Monday, April 28, 2008

Kind of Seeing Mike Doughty


I'm not good with certain kinds of conflict. Most things I can let roll off my back pretty easily, but when someone is pointlessly rude to me, it bums me out for a long time. And so it is that, after an overzealous staffperson accused me and Mrs.5000 of trying to break into the Wonder Ballroom, I was completely unable to enjoy the show afterwards. Which really sucks, as I had been looking forward to seeing Mike Doughty for months.

I can provide some objective data. Doughty is touring with a highly talented band, of whom drummer Pete McNeal stood out as a dazzling and intrepid performer. Doughty is, as I have often heard, witty and charming with his stage banter, albeit oddly hostile to song requests. Most individual songs were performed with a harder edge than their studio versions and, oddly, were often pitched lower. On a couple of occasions, he stuck himself in a key so low that he clearly wasn't comfortable singing in it. How does that happen, I wonder.

All in all, though, the performances were strong and certainly sufficiently rocking. I'm sure I would have had a great time, if I could take conflict less seriously, or if the beligerant staffer dude had stayed on his meds.

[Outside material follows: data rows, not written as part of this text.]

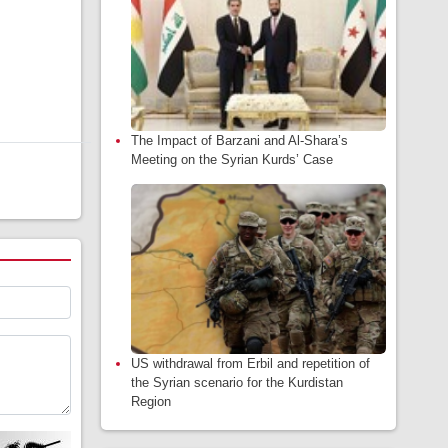
The Impact of Barzani and Al-Shara’s
Meeting on the Syrian Kurds’ Case
US withdrawal from Erbil and repetition of
the Syrian scenario for the Kurdistan
Region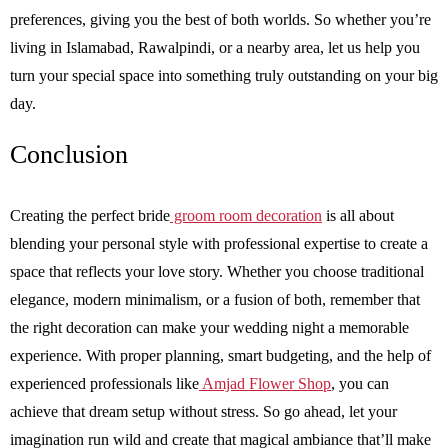
preferences, giving you the best of both worlds. So whether you’re
living in Islamabad, Rawalpindi, or a nearby area, let us help you
turn your special space into something truly outstanding on your big
day.
Conclusion
Creating the perfect bride
groom room decoration
is all about
blending your personal style with professional expertise to create a
space that reflects your love story. Whether you choose traditional
elegance, modern minimalism, or a fusion of both, remember that
the right decoration can make your wedding night a memorable
experience. With proper planning, smart budgeting, and the help of
experienced professionals like
Amjad Flower Shop
, you can
achieve that dream setup without stress. So go ahead, let your
imagination run wild and create that magical ambiance that’ll make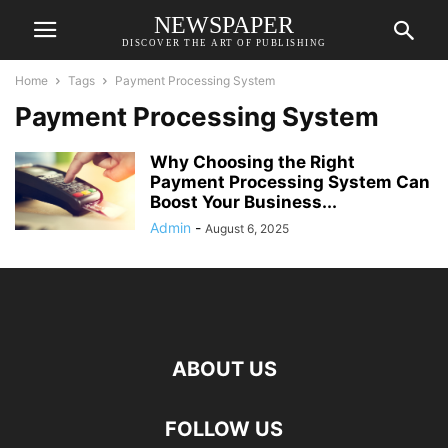
NEWSPAPER
DISCOVER THE ART OF PUBLISHING
Home
Tags
Payment Processing System
Payment Processing System
Why Choosing the Right
Payment Processing System Can
Boost Your Business...
Admin
-
August 6, 2025
ABOUT US
FOLLOW US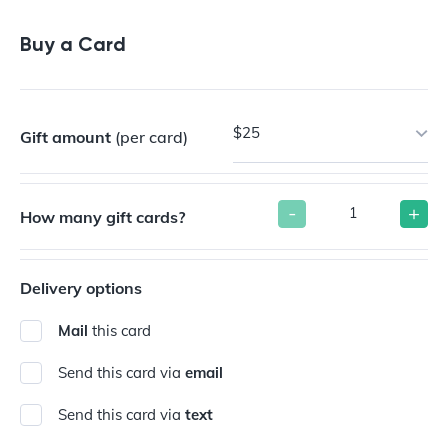
Buy a Gift Card
Buy a Card
$25
Gift amount
(per card)
-
+
How many gift cards?
Delivery options
Mail
this card
Send this card via
email
Send this card via
text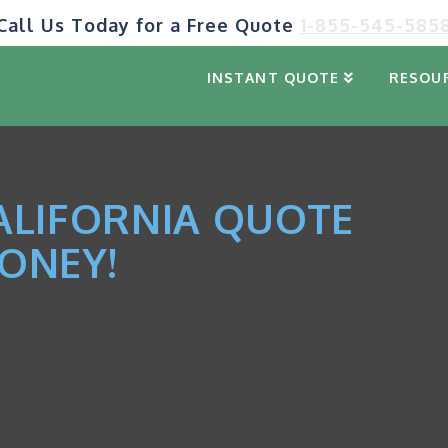
Call Us Today for a Free Quote
1-855-545-585
INSTANT QUOTE
RESOU
ALIFORNIA QUOTE
ONEY!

The opening act, also featuring McNeil, was The Panderers, a very skilled trio in the general MidWestern school of John Mellencamp. They played fairly unremarkable songs about boys meeting, wanting, loving, losing, and/or resenting girls. Their main schtick -- pandering -- was a bit lost on the crowd, since we in the City of Roses are used to performers telling us we are lucky to live in the most beautiful city in the world, and most of us more or less agree with them. I think they might have been a little disconcerted when their over-the-top praise was met with a roar of approval instead of laughter.

7 comments:

karmasartre said...

It helps (me) to remember we live in the Dark Ages.

Rebel said...

I brought one of those reusable grocery bags into the store and the cashier tried to charge me for it - when I explained that I'd brought it with me she was totally unclear on the subject... like I really want to steal a 99 cent grocery bag... and to do so right in front of the cashier!

I share your grudge holding ability.

Rebel said...

Oh - and the joke's on the panderers... we do live in the most beautiful city in the world... well, 3 months out of the year we do. ;)

Colonel Walter E. and Swoozie Kurtz said...

Suggested Mantra: "I, M5000, have readers in Ulaan Baatar, Mongolia. I will not let this shithead bother me."

boo said...

I like the way Swoosie and the Colonel think.

I can get that way too and I want to sock someone when an experience is tainted like that. It doesn't rock the right way.

It is so rich that the pandering was met that way!

gl. said...

why did they accuse you of breaking into the ballroom? that sort of confrontation leaves me feeling queasy, too.

Karin said...

Your violent and distructive nature must have been particularly obvious that night.

Normally you two keep that in check so much that no one would ever notice, but--not those guys. Woo, they're good.